Copy out the entries that follow exactly, leaving out the pictures.

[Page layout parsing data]
---+---

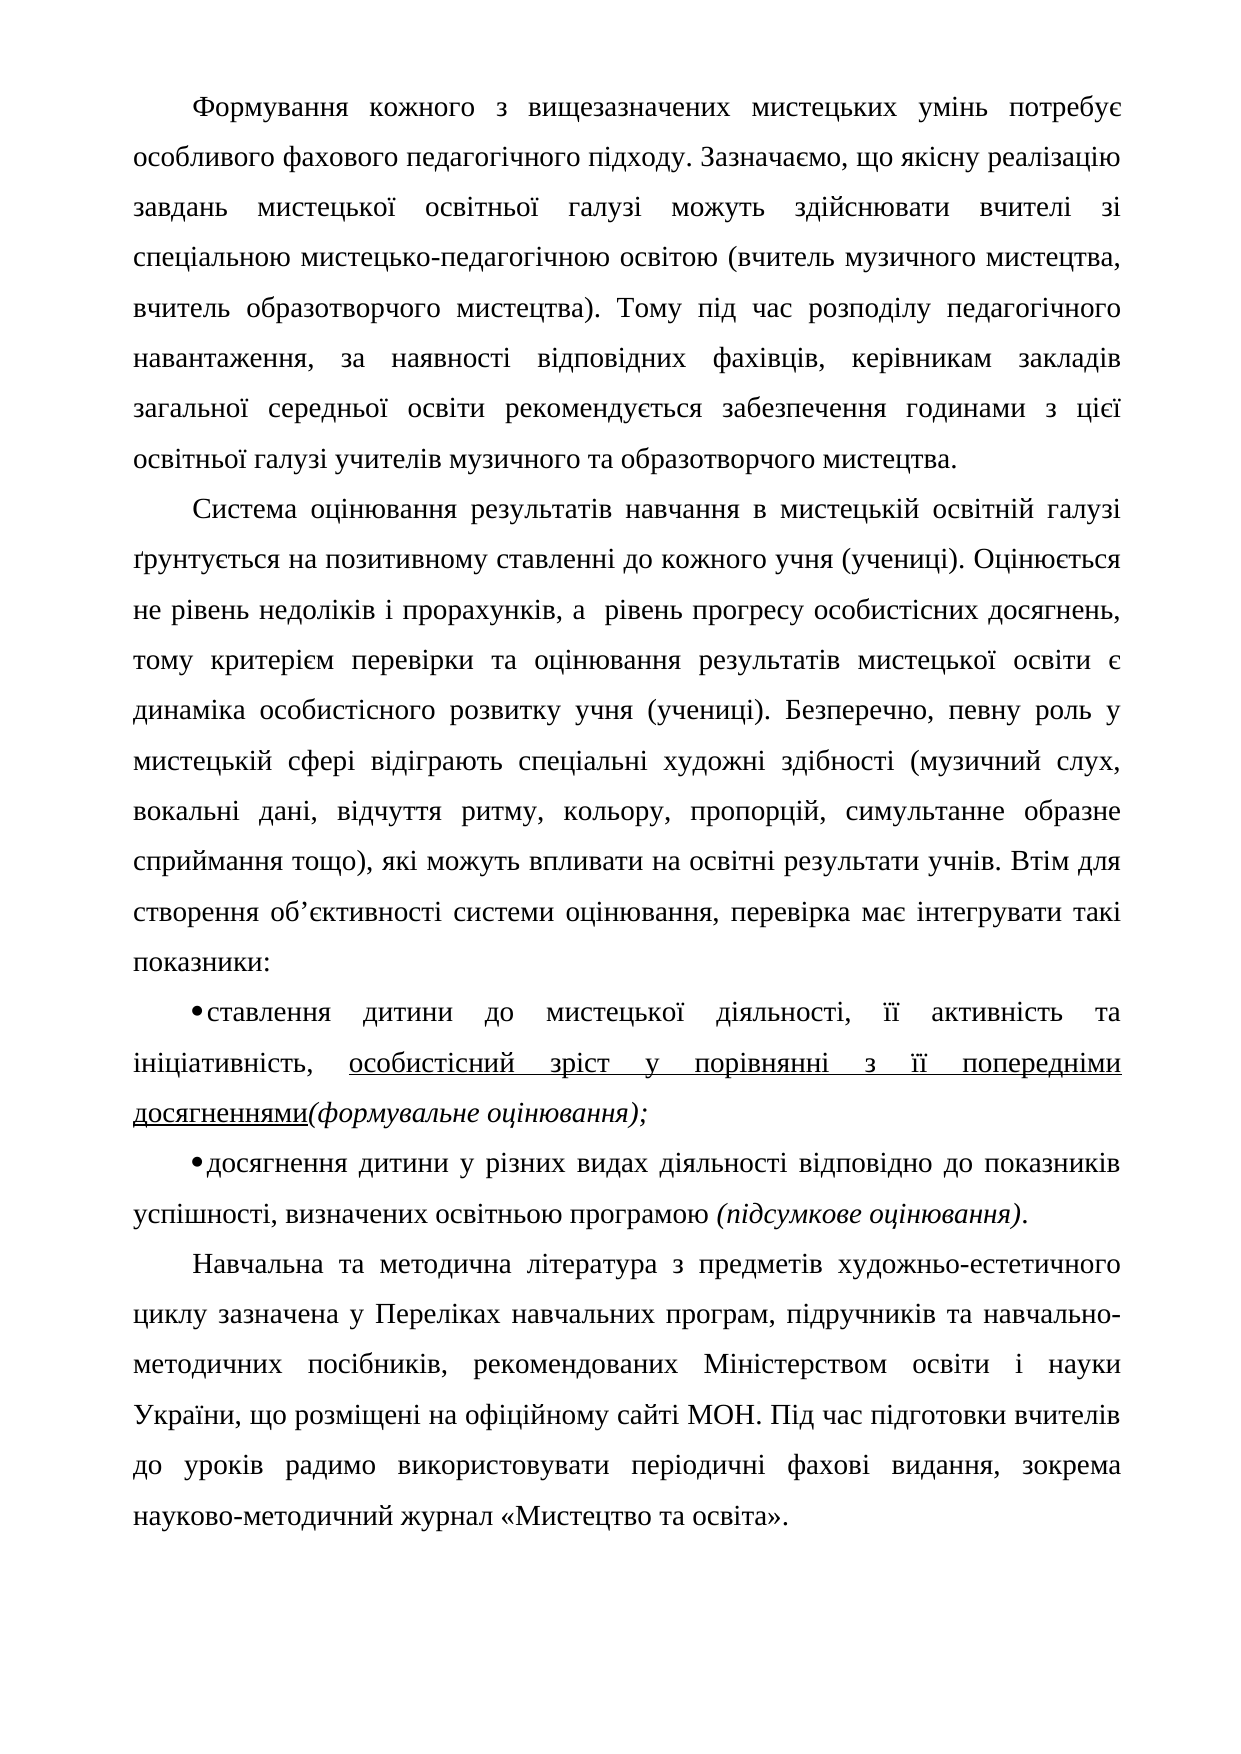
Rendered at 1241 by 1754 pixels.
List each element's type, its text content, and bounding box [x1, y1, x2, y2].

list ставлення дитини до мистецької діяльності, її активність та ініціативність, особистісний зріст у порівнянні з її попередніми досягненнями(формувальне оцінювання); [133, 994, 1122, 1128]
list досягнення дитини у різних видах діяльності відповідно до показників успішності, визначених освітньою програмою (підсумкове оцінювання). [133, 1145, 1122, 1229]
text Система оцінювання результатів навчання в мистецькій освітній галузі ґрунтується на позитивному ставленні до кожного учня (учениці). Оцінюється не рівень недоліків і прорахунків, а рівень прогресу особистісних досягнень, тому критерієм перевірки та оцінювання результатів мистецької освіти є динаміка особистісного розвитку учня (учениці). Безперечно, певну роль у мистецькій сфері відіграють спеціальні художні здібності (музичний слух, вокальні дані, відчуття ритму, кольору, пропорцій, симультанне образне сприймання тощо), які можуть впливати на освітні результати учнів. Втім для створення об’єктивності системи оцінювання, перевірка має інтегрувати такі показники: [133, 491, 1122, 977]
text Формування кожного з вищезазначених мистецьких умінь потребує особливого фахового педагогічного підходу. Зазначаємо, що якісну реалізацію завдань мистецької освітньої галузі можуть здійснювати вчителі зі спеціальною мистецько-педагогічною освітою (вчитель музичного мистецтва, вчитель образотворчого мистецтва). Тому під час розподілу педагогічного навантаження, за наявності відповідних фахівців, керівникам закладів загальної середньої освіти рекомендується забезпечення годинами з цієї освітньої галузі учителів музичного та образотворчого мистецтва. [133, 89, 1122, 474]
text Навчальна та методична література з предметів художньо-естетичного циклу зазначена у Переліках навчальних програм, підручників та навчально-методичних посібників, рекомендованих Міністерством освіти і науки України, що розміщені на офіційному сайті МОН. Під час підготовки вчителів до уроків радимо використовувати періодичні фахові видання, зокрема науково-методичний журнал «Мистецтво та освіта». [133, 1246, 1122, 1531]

---+---

■ EXPECTED OUTPUT:
Rendered at 1241 by 1754 pixels.
List each element's type, its text content, and bounding box [x1, y1, x2, y2].

list ставлення дитини до мистецької діяльності, її активність та ініціативність, особистісний зріст у порівнянні з її попередніми досягненнями(формувальне оцінювання); [133, 994, 1122, 1128]
list досягнення дитини у різних видах діяльності відповідно до показників успішності, визначених освітньою програмою (підсумкове оцінювання). [133, 1145, 1122, 1229]
text Система оцінювання результатів навчання в мистецькій освітній галузі ґрунтується на позитивному ставленні до кожного учня (учениці). Оцінюється не рівень недоліків і прорахунків, а рівень прогресу особистісних досягнень, тому критерієм перевірки та оцінювання результатів мистецької освіти є динаміка особистісного розвитку учня (учениці). Безперечно, певну роль у мистецькій сфері відіграють спеціальні художні здібності (музичний слух, вокальні дані, відчуття ритму, кольору, пропорцій, симультанне образне сприймання тощо), які можуть впливати на освітні результати учнів. Втім для створення об’єктивності системи оцінювання, перевірка має інтегрувати такі показники: [133, 491, 1122, 977]
text Формування кожного з вищезазначених мистецьких умінь потребує особливого фахового педагогічного підходу. Зазначаємо, що якісну реалізацію завдань мистецької освітньої галузі можуть здійснювати вчителі зі спеціальною мистецько-педагогічною освітою (вчитель музичного мистецтва, вчитель образотворчого мистецтва). Тому під час розподілу педагогічного навантаження, за наявності відповідних фахівців, керівникам закладів загальної середньої освіти рекомендується забезпечення годинами з цієї освітньої галузі учителів музичного та образотворчого мистецтва. [133, 89, 1122, 474]
text Навчальна та методична література з предметів художньо-естетичного циклу зазначена у Переліках навчальних програм, підручників та навчально-методичних посібників, рекомендованих Міністерством освіти і науки України, що розміщені на офіційному сайті МОН. Під час підготовки вчителів до уроків радимо використовувати періодичні фахові видання, зокрема науково-методичний журнал «Мистецтво та освіта». [133, 1246, 1122, 1531]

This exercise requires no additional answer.